◆ **Task requirements**
All that should be output is the block of lines below from the line with "X007874Y016595D03*" to the line with "X019749Y006148D02*", both included, exactly as written.
(Records supplied begins)
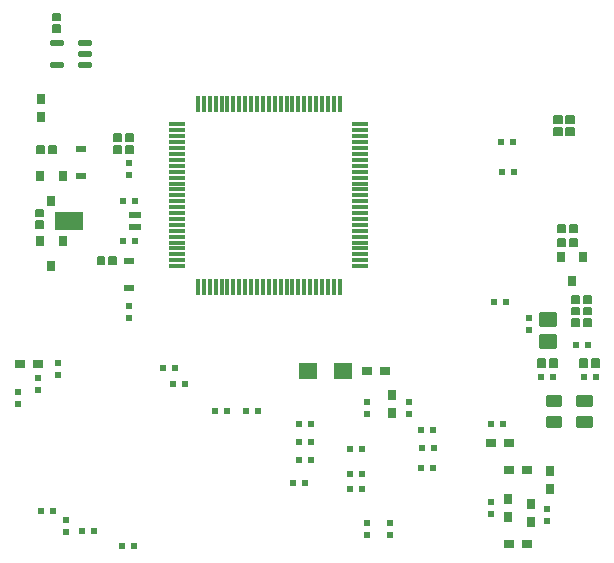
<source format=gbp>
G75*
G70*
%OFA0B0*%
%FSLAX24Y24*%
%IPPOS*%
%LPD*%
%AMOC8*
5,1,8,0,0,1.08239X$1,22.5*
%
%ADD10R,0.0354X0.0315*%
%ADD11R,0.0236X0.0236*%
%ADD12R,0.0581X0.0118*%
%ADD13R,0.0118X0.0581*%
%ADD14R,0.0433X0.0236*%
%ADD15R,0.0945X0.0591*%
%ADD16R,0.0315X0.0354*%
%ADD17R,0.0630X0.0551*%
%ADD18C,0.0100*%
%ADD19C,0.0055*%
%ADD20R,0.0327X0.0248*%
%ADD21C,0.0108*%
%ADD22C,0.0098*%
D10*
X001743Y007922D03*
X002343Y007922D03*
X013318Y007686D03*
X013918Y007686D03*
X017452Y005285D03*
X018052Y005285D03*
X018043Y004379D03*
X018643Y004379D03*
X018643Y001938D03*
X018043Y001938D03*
D11*
X002434Y003040D03*
X002834Y003040D03*
X003264Y002729D03*
X003264Y002329D03*
X003812Y002351D03*
X004212Y002351D03*
X005150Y001859D03*
X005550Y001859D03*
X008261Y006348D03*
X008661Y006348D03*
X009284Y006348D03*
X009684Y006348D03*
X011056Y005914D03*
X011456Y005914D03*
X011456Y005324D03*
X011056Y005324D03*
X011056Y004733D03*
X011456Y004733D03*
X011259Y003946D03*
X010859Y003946D03*
X012749Y003749D03*
X013149Y003749D03*
X013149Y004261D03*
X012749Y004261D03*
X012749Y005088D03*
X013149Y005088D03*
X013303Y006266D03*
X013303Y006666D03*
X014721Y006666D03*
X014721Y006266D03*
X015111Y005718D03*
X015511Y005718D03*
X015550Y005127D03*
X015150Y005127D03*
X015111Y004458D03*
X015511Y004458D03*
X017437Y003319D03*
X017437Y002919D03*
X019327Y003083D03*
X019327Y002683D03*
X017834Y005914D03*
X017434Y005914D03*
X019127Y007489D03*
X019527Y007489D03*
X020548Y007489D03*
X020948Y007489D03*
X020669Y008552D03*
X020269Y008552D03*
X018697Y009061D03*
X018697Y009461D03*
X017952Y010009D03*
X017552Y010009D03*
X017828Y014340D03*
X018228Y014340D03*
X018188Y015324D03*
X017788Y015324D03*
X007243Y007253D03*
X006843Y007253D03*
X006928Y007804D03*
X006528Y007804D03*
X005390Y009455D03*
X005390Y009855D03*
X005590Y012017D03*
X005190Y012017D03*
X005190Y013355D03*
X005590Y013355D03*
X005390Y014218D03*
X005390Y014618D03*
X003028Y007965D03*
X003028Y007565D03*
X002358Y007453D03*
X002358Y007053D03*
X001689Y006981D03*
X001689Y006581D03*
X013303Y002611D03*
X013303Y002211D03*
X014091Y002211D03*
X014091Y002611D03*
D12*
X013086Y011186D03*
X013086Y011383D03*
X013086Y011580D03*
X013086Y011777D03*
X013086Y011974D03*
X013086Y012170D03*
X013086Y012367D03*
X013086Y012564D03*
X013086Y012761D03*
X013086Y012958D03*
X013086Y013155D03*
X013086Y013351D03*
X013086Y013548D03*
X013086Y013745D03*
X013086Y013942D03*
X013086Y014139D03*
X013086Y014336D03*
X013086Y014533D03*
X013086Y014729D03*
X013086Y014926D03*
X013086Y015123D03*
X013086Y015320D03*
X013086Y015517D03*
X013086Y015714D03*
X013086Y015911D03*
X006993Y015911D03*
X006993Y015714D03*
X006993Y015517D03*
X006993Y015320D03*
X006993Y015123D03*
X006993Y014926D03*
X006993Y014729D03*
X006993Y014533D03*
X006993Y014336D03*
X006993Y014139D03*
X006993Y013942D03*
X006993Y013745D03*
X006993Y013548D03*
X006993Y013351D03*
X006993Y013155D03*
X006993Y012958D03*
X006993Y012761D03*
X006993Y012564D03*
X006993Y012367D03*
X006993Y012170D03*
X006993Y011974D03*
X006993Y011777D03*
X006993Y011580D03*
X006993Y011383D03*
X006993Y011186D03*
D13*
X007677Y010502D03*
X007874Y010502D03*
X008071Y010502D03*
X008268Y010502D03*
X008465Y010502D03*
X008661Y010502D03*
X008858Y010502D03*
X009055Y010502D03*
X009252Y010502D03*
X009449Y010502D03*
X009646Y010502D03*
X009843Y010502D03*
X010039Y010502D03*
X010236Y010502D03*
X010433Y010502D03*
X010630Y010502D03*
X010827Y010502D03*
X011024Y010502D03*
X011221Y010502D03*
X011417Y010502D03*
X011614Y010502D03*
X011811Y010502D03*
X012008Y010502D03*
X012205Y010502D03*
X012402Y010502D03*
X012402Y016595D03*
X012205Y016595D03*
X012008Y016595D03*
X011811Y016595D03*
X011614Y016595D03*
X011417Y016595D03*
X011221Y016595D03*
X011024Y016595D03*
X010827Y016595D03*
X010630Y016595D03*
X010433Y016595D03*
X010236Y016595D03*
X010039Y016595D03*
X009843Y016595D03*
X009646Y016595D03*
X009449Y016595D03*
X009252Y016595D03*
X009055Y016595D03*
X008858Y016595D03*
X008661Y016595D03*
X008465Y016595D03*
X008268Y016595D03*
X008071Y016595D03*
X007874Y016595D03*
X007677Y016595D03*
D14*
X005587Y012883D03*
X005587Y012489D03*
D15*
X003362Y012686D03*
D16*
X003165Y012017D03*
X002417Y012017D03*
X002791Y011190D03*
X002791Y013355D03*
X002417Y014182D03*
X003165Y014182D03*
X002437Y016166D03*
X002437Y016766D03*
X014130Y006884D03*
X014130Y006284D03*
X018028Y003419D03*
X018028Y002819D03*
X018776Y002662D03*
X018776Y003262D03*
X019406Y003764D03*
X019406Y004364D03*
X020154Y010678D03*
X020528Y011505D03*
X019780Y011505D03*
D17*
X012516Y007686D03*
X011335Y007686D03*
D18*
X019749Y006848D02*
X019749Y006548D01*
X019299Y006548D01*
X019299Y006848D01*
X019749Y006848D01*
X019749Y006647D02*
X019299Y006647D01*
X019299Y006746D02*
X019749Y006746D01*
X019749Y006845D02*
X019299Y006845D01*
X019749Y006148D02*
X019749Y005848D01*
X019299Y005848D01*
X019299Y006148D01*
X019749Y006148D01*
X019749Y005947D02*
X019299Y005947D01*
X019299Y006046D02*
X019749Y006046D01*
X019749Y006145D02*
X019299Y006145D01*
X020772Y006148D02*
X020772Y005848D01*
X020322Y005848D01*
X020322Y006148D01*
X020772Y006148D01*
X020772Y005947D02*
X020322Y005947D01*
X020322Y006046D02*
X020772Y006046D01*
X020772Y006145D02*
X020322Y006145D01*
X020772Y006548D02*
X020772Y006848D01*
X020772Y006548D02*
X020322Y006548D01*
X020322Y006848D01*
X020772Y006848D01*
X020772Y006647D02*
X020322Y006647D01*
X020322Y006746D02*
X020772Y006746D01*
X020772Y006845D02*
X020322Y006845D01*
D19*
X020650Y007838D02*
X020650Y008078D01*
X020650Y007838D02*
X020428Y007838D01*
X020428Y008078D01*
X020650Y008078D01*
X020650Y007892D02*
X020428Y007892D01*
X020428Y007946D02*
X020650Y007946D01*
X020650Y008000D02*
X020428Y008000D01*
X020428Y008054D02*
X020650Y008054D01*
X021044Y008078D02*
X021044Y007838D01*
X020822Y007838D01*
X020822Y008078D01*
X021044Y008078D01*
X021044Y007892D02*
X020822Y007892D01*
X020822Y007946D02*
X021044Y007946D01*
X021044Y008000D02*
X020822Y008000D01*
X020822Y008054D02*
X021044Y008054D01*
X020785Y009411D02*
X020545Y009411D01*
X020785Y009411D02*
X020785Y009189D01*
X020545Y009189D01*
X020545Y009411D01*
X020545Y009243D02*
X020785Y009243D01*
X020785Y009297D02*
X020545Y009297D01*
X020545Y009351D02*
X020785Y009351D01*
X020785Y009405D02*
X020545Y009405D01*
X020392Y009189D02*
X020152Y009189D01*
X020152Y009411D01*
X020392Y009411D01*
X020392Y009189D01*
X020392Y009243D02*
X020152Y009243D01*
X020152Y009297D02*
X020392Y009297D01*
X020392Y009351D02*
X020152Y009351D01*
X020152Y009405D02*
X020392Y009405D01*
X020392Y009583D02*
X020152Y009583D01*
X020152Y009805D01*
X020392Y009805D01*
X020392Y009583D01*
X020392Y009637D02*
X020152Y009637D01*
X020152Y009691D02*
X020392Y009691D01*
X020392Y009745D02*
X020152Y009745D01*
X020152Y009799D02*
X020392Y009799D01*
X020545Y009805D02*
X020785Y009805D01*
X020785Y009583D01*
X020545Y009583D01*
X020545Y009805D01*
X020545Y009637D02*
X020785Y009637D01*
X020785Y009691D02*
X020545Y009691D01*
X020545Y009745D02*
X020785Y009745D01*
X020785Y009799D02*
X020545Y009799D01*
X020554Y009968D02*
X020554Y010208D01*
X020776Y010208D01*
X020776Y009968D01*
X020554Y009968D01*
X020554Y010022D02*
X020776Y010022D01*
X020776Y010076D02*
X020554Y010076D01*
X020554Y010130D02*
X020776Y010130D01*
X020776Y010184D02*
X020554Y010184D01*
X020161Y010208D02*
X020161Y009968D01*
X020161Y010208D02*
X020383Y010208D01*
X020383Y009968D01*
X020161Y009968D01*
X020161Y010022D02*
X020383Y010022D01*
X020383Y010076D02*
X020161Y010076D01*
X020161Y010130D02*
X020383Y010130D01*
X020383Y010184D02*
X020161Y010184D01*
X020304Y011857D02*
X020304Y012097D01*
X020304Y011857D02*
X020082Y011857D01*
X020082Y012097D01*
X020304Y012097D01*
X020304Y011911D02*
X020082Y011911D01*
X020082Y011965D02*
X020304Y011965D01*
X020304Y012019D02*
X020082Y012019D01*
X020082Y012073D02*
X020304Y012073D01*
X020082Y012330D02*
X020082Y012570D01*
X020304Y012570D01*
X020304Y012330D01*
X020082Y012330D01*
X020082Y012384D02*
X020304Y012384D01*
X020304Y012438D02*
X020082Y012438D01*
X020082Y012492D02*
X020304Y012492D01*
X020304Y012546D02*
X020082Y012546D01*
X019688Y012570D02*
X019688Y012330D01*
X019688Y012570D02*
X019910Y012570D01*
X019910Y012330D01*
X019688Y012330D01*
X019688Y012384D02*
X019910Y012384D01*
X019910Y012438D02*
X019688Y012438D01*
X019688Y012492D02*
X019910Y012492D01*
X019910Y012546D02*
X019688Y012546D01*
X019910Y012097D02*
X019910Y011857D01*
X019688Y011857D01*
X019688Y012097D01*
X019910Y012097D01*
X019910Y011911D02*
X019688Y011911D01*
X019688Y011965D02*
X019910Y011965D01*
X019910Y012019D02*
X019688Y012019D01*
X019688Y012073D02*
X019910Y012073D01*
X019955Y015789D02*
X020195Y015789D01*
X020195Y015567D01*
X019955Y015567D01*
X019955Y015789D01*
X019955Y015621D02*
X020195Y015621D01*
X020195Y015675D02*
X019955Y015675D01*
X019955Y015729D02*
X020195Y015729D01*
X020195Y015783D02*
X019955Y015783D01*
X019801Y015789D02*
X019561Y015789D01*
X019801Y015789D02*
X019801Y015567D01*
X019561Y015567D01*
X019561Y015789D01*
X019561Y015621D02*
X019801Y015621D01*
X019801Y015675D02*
X019561Y015675D01*
X019561Y015729D02*
X019801Y015729D01*
X019801Y015783D02*
X019561Y015783D01*
X019561Y016183D02*
X019801Y016183D01*
X019801Y015961D01*
X019561Y015961D01*
X019561Y016183D01*
X019561Y016015D02*
X019801Y016015D01*
X019801Y016069D02*
X019561Y016069D01*
X019561Y016123D02*
X019801Y016123D01*
X019801Y016177D02*
X019561Y016177D01*
X019955Y016183D02*
X020195Y016183D01*
X020195Y015961D01*
X019955Y015961D01*
X019955Y016183D01*
X019955Y016015D02*
X020195Y016015D01*
X020195Y016069D02*
X019955Y016069D01*
X019955Y016123D02*
X020195Y016123D01*
X020195Y016177D02*
X019955Y016177D01*
X019635Y008082D02*
X019635Y007842D01*
X019413Y007842D01*
X019413Y008082D01*
X019635Y008082D01*
X019635Y007896D02*
X019413Y007896D01*
X019413Y007950D02*
X019635Y007950D01*
X019635Y008004D02*
X019413Y008004D01*
X019413Y008058D02*
X019635Y008058D01*
X019241Y008082D02*
X019241Y007842D01*
X019019Y007842D01*
X019019Y008082D01*
X019241Y008082D01*
X019241Y007896D02*
X019019Y007896D01*
X019019Y007950D02*
X019241Y007950D01*
X019241Y008004D02*
X019019Y008004D01*
X019019Y008058D02*
X019241Y008058D01*
X005279Y014968D02*
X005279Y015208D01*
X005501Y015208D01*
X005501Y014968D01*
X005279Y014968D01*
X005279Y015022D02*
X005501Y015022D01*
X005501Y015076D02*
X005279Y015076D01*
X005279Y015130D02*
X005501Y015130D01*
X005501Y015184D02*
X005279Y015184D01*
X005501Y015361D02*
X005501Y015601D01*
X005501Y015361D02*
X005279Y015361D01*
X005279Y015601D01*
X005501Y015601D01*
X005501Y015415D02*
X005279Y015415D01*
X005279Y015469D02*
X005501Y015469D01*
X005501Y015523D02*
X005279Y015523D01*
X005279Y015577D02*
X005501Y015577D01*
X005107Y015601D02*
X005107Y015361D01*
X004885Y015361D01*
X004885Y015601D01*
X005107Y015601D01*
X005107Y015415D02*
X004885Y015415D01*
X004885Y015469D02*
X005107Y015469D01*
X005107Y015523D02*
X004885Y015523D01*
X004885Y015577D02*
X005107Y015577D01*
X004885Y015208D02*
X004885Y014968D01*
X004885Y015208D02*
X005107Y015208D01*
X005107Y014968D01*
X004885Y014968D01*
X004885Y015022D02*
X005107Y015022D01*
X005107Y015076D02*
X004885Y015076D01*
X004885Y015130D02*
X005107Y015130D01*
X005107Y015184D02*
X004885Y015184D01*
X002720Y015208D02*
X002720Y014968D01*
X002720Y015208D02*
X002942Y015208D01*
X002942Y014968D01*
X002720Y014968D01*
X002720Y015022D02*
X002942Y015022D01*
X002942Y015076D02*
X002720Y015076D01*
X002720Y015130D02*
X002942Y015130D01*
X002942Y015184D02*
X002720Y015184D01*
X002326Y015208D02*
X002326Y014968D01*
X002326Y015208D02*
X002548Y015208D01*
X002548Y014968D01*
X002326Y014968D01*
X002326Y015022D02*
X002548Y015022D01*
X002548Y015076D02*
X002326Y015076D01*
X002326Y015130D02*
X002548Y015130D01*
X002548Y015184D02*
X002326Y015184D01*
X002278Y013073D02*
X002518Y013073D01*
X002518Y012851D01*
X002278Y012851D01*
X002278Y013073D01*
X002278Y012905D02*
X002518Y012905D01*
X002518Y012959D02*
X002278Y012959D01*
X002278Y013013D02*
X002518Y013013D01*
X002518Y013067D02*
X002278Y013067D01*
X002278Y012679D02*
X002518Y012679D01*
X002518Y012457D01*
X002278Y012457D01*
X002278Y012679D01*
X002278Y012511D02*
X002518Y012511D01*
X002518Y012565D02*
X002278Y012565D01*
X002278Y012619D02*
X002518Y012619D01*
X002518Y012673D02*
X002278Y012673D01*
X004334Y011507D02*
X004334Y011267D01*
X004334Y011507D02*
X004556Y011507D01*
X004556Y011267D01*
X004334Y011267D01*
X004334Y011321D02*
X004556Y011321D01*
X004556Y011375D02*
X004334Y011375D01*
X004334Y011429D02*
X004556Y011429D01*
X004556Y011483D02*
X004334Y011483D01*
X004728Y011507D02*
X004728Y011267D01*
X004728Y011507D02*
X004950Y011507D01*
X004950Y011267D01*
X004728Y011267D01*
X004728Y011321D02*
X004950Y011321D01*
X004950Y011375D02*
X004728Y011375D01*
X004728Y011429D02*
X004950Y011429D01*
X004950Y011483D02*
X004728Y011483D01*
X003069Y018992D02*
X002829Y018992D01*
X002829Y019214D01*
X003069Y019214D01*
X003069Y018992D01*
X003069Y019046D02*
X002829Y019046D01*
X002829Y019100D02*
X003069Y019100D01*
X003069Y019154D02*
X002829Y019154D01*
X002829Y019208D02*
X003069Y019208D01*
X003069Y019386D02*
X002829Y019386D01*
X002829Y019608D01*
X003069Y019608D01*
X003069Y019386D01*
X003069Y019440D02*
X002829Y019440D01*
X002829Y019494D02*
X003069Y019494D01*
X003069Y019548D02*
X002829Y019548D01*
X002829Y019602D02*
X003069Y019602D01*
D20*
X003776Y015107D03*
X003776Y014202D03*
X005390Y011367D03*
X005390Y010462D03*
D21*
X004078Y017957D02*
X003698Y017957D01*
X004078Y017957D02*
X004078Y017849D01*
X003698Y017849D01*
X003698Y017957D01*
X003698Y017956D02*
X004078Y017956D01*
X004078Y018331D02*
X003698Y018331D01*
X004078Y018331D02*
X004078Y018223D01*
X003698Y018223D01*
X003698Y018331D01*
X003698Y018330D02*
X004078Y018330D01*
X004078Y018705D02*
X003698Y018705D01*
X004078Y018705D02*
X004078Y018597D01*
X003698Y018597D01*
X003698Y018705D01*
X003698Y018704D02*
X004078Y018704D01*
X003145Y018597D02*
X002765Y018597D01*
X002765Y018705D01*
X003145Y018705D01*
X003145Y018597D01*
X003145Y018704D02*
X002765Y018704D01*
X002765Y017849D02*
X003145Y017849D01*
X002765Y017849D02*
X002765Y017957D01*
X003145Y017957D01*
X003145Y017849D01*
X003145Y017956D02*
X002765Y017956D01*
D22*
X019081Y009635D02*
X019573Y009635D01*
X019573Y009241D01*
X019081Y009241D01*
X019081Y009635D01*
X019081Y009338D02*
X019573Y009338D01*
X019573Y009435D02*
X019081Y009435D01*
X019081Y009532D02*
X019573Y009532D01*
X019573Y009629D02*
X019081Y009629D01*
X019081Y008887D02*
X019573Y008887D01*
X019573Y008493D01*
X019081Y008493D01*
X019081Y008887D01*
X019081Y008590D02*
X019573Y008590D01*
X019573Y008687D02*
X019081Y008687D01*
X019081Y008784D02*
X019573Y008784D01*
X019573Y008881D02*
X019081Y008881D01*
M02*

</source>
(Records supplied ends)
◆ **Your response**
X007874Y016595D03*
X007677Y016595D03*
D14*
X005587Y012883D03*
X005587Y012489D03*
D15*
X003362Y012686D03*
D16*
X003165Y012017D03*
X002417Y012017D03*
X002791Y011190D03*
X002791Y013355D03*
X002417Y014182D03*
X003165Y014182D03*
X002437Y016166D03*
X002437Y016766D03*
X014130Y006884D03*
X014130Y006284D03*
X018028Y003419D03*
X018028Y002819D03*
X018776Y002662D03*
X018776Y003262D03*
X019406Y003764D03*
X019406Y004364D03*
X020154Y010678D03*
X020528Y011505D03*
X019780Y011505D03*
D17*
X012516Y007686D03*
X011335Y007686D03*
D18*
X019749Y006848D02*
X019749Y006548D01*
X019299Y006548D01*
X019299Y006848D01*
X019749Y006848D01*
X019749Y006647D02*
X019299Y006647D01*
X019299Y006746D02*
X019749Y006746D01*
X019749Y006845D02*
X019299Y006845D01*
X019749Y006148D02*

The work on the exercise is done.